HMS Avon Vale
| HMS Avon Vale at Malta in 1941 | |
| History | |
|---|---|
| United Kingdom | |
| Name | HMS Avon Vale | 
| Ordered | 4 September 1939 | 
| Builder | John Brown Shipbuilding & Engineering Company Ltd. (Clydebank, Scotland) | 
| Yard number | 569 | 
| Laid down | 12 February 1940 | 
| Launched | 23 October 1940 | 
| Commissioned | 17 February 1941 | 
| Identification | Pennant number: L06 | 
| Honours & awards | 
 | 
| Fate | Scrapped in 1958 | 
| General characteristics | |
| Class & type | Type II Hunt-class destroyer | 
| Displacement | 
 | 
| Length | 85.34 m (280.0 ft) | 
| Beam | 9.62 m (31.6 ft) | 
| Draught | 2.51 m (8 ft 3 in) | 
| Propulsion | 2 shaft Parsons geared turbines; 19,000 shp | 
| Speed | 25.5 kn (47.2 km/h; 29.3 mph) | 
| Range | 3,600 nmi (6,670 km) at 14 knots (26 km/h) | 
| Complement | 164 | 
| Armament | 
 | 
HMS Avon Vale (pennant number L06) was an escort destroyer of the Hunt Type II class.
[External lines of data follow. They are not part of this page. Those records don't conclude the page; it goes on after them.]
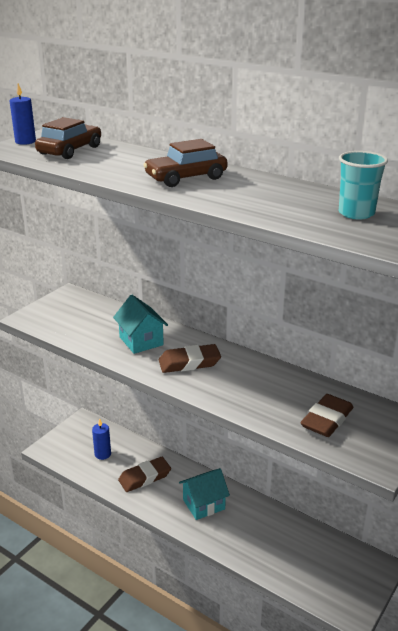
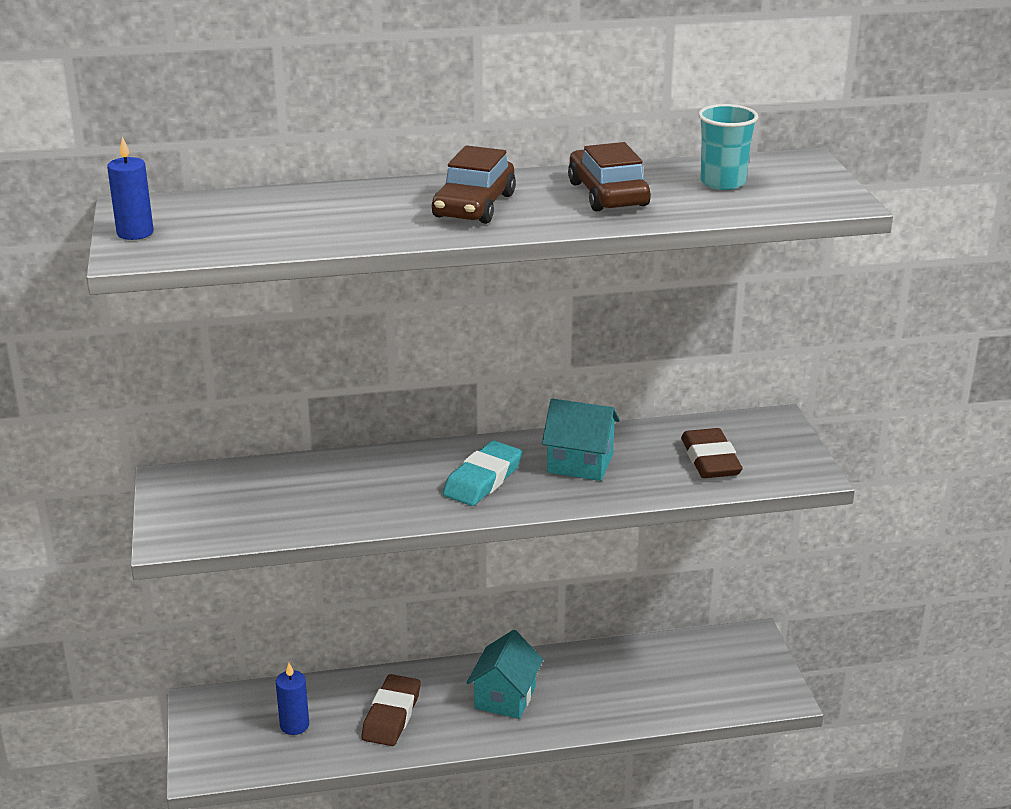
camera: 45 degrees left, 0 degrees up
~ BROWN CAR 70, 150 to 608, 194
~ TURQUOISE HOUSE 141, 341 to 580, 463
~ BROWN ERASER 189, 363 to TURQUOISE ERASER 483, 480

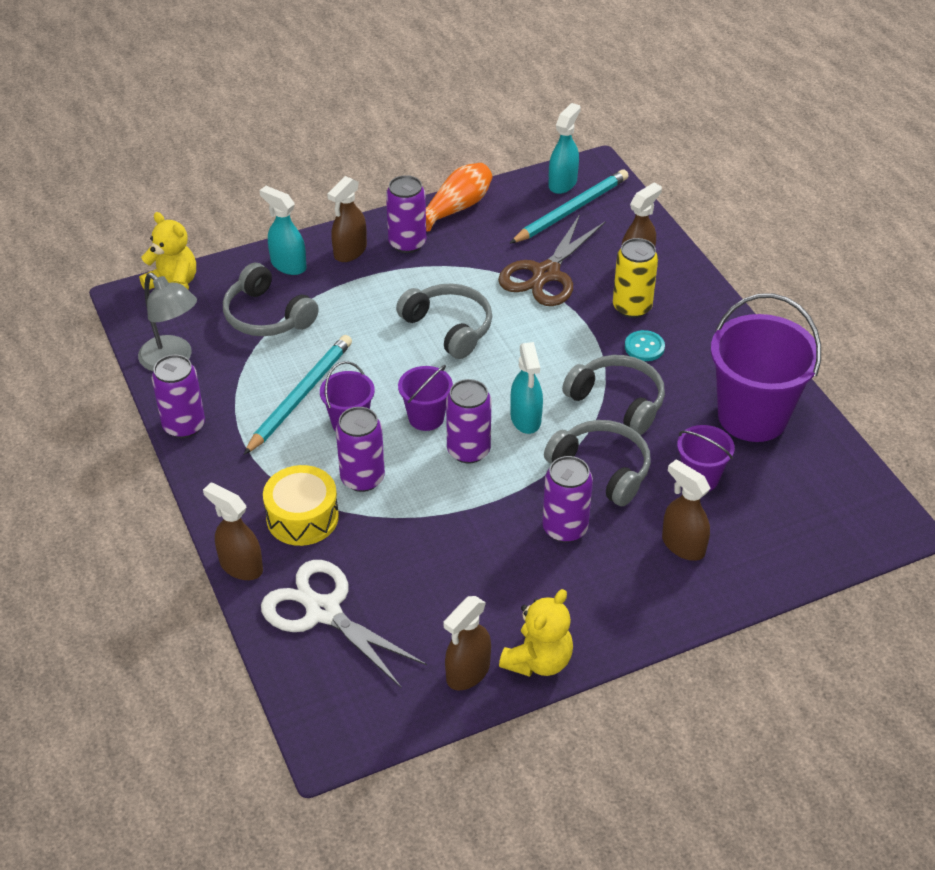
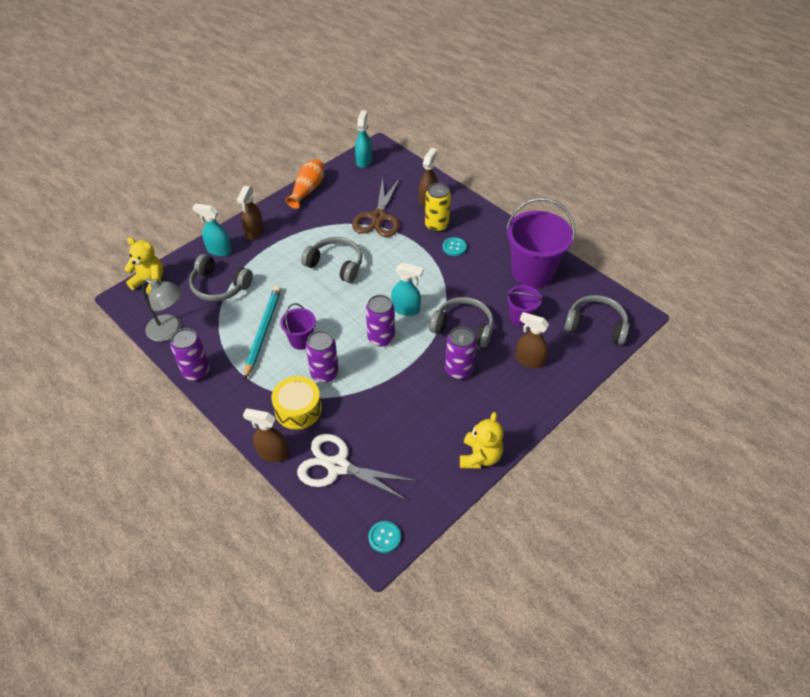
camera: 20 degrees left, 5 degrees up
- TURQUOISE PENCIL 571, 210
- PURPLE CAN 407, 243
~ TURQUOISE SPRAYER 526, 419 = 406, 309 45 degrees counterclockwise
~ GRAY OVER-EAR HEADPHONES 618, 401 to 596, 325
- PURPLE SAND BUCKET 426, 418
- BROWN SPRAYER 467, 673
+ TURQUOISE SEWING BUTTON 384, 537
The Royal Navy ordered Avon Vale's construction three days after the outbreak of the Second World War. John Brown Shipbuilding & Engineering Company Ltd laid down her keel at their Clydebank yard on 12 February 1940, as Admiralty Job Number J1569. After a successful Warship Week national savings campaign in February 1942, Avon Vale was adopted by the civil community of Trowbridge, Wiltshire.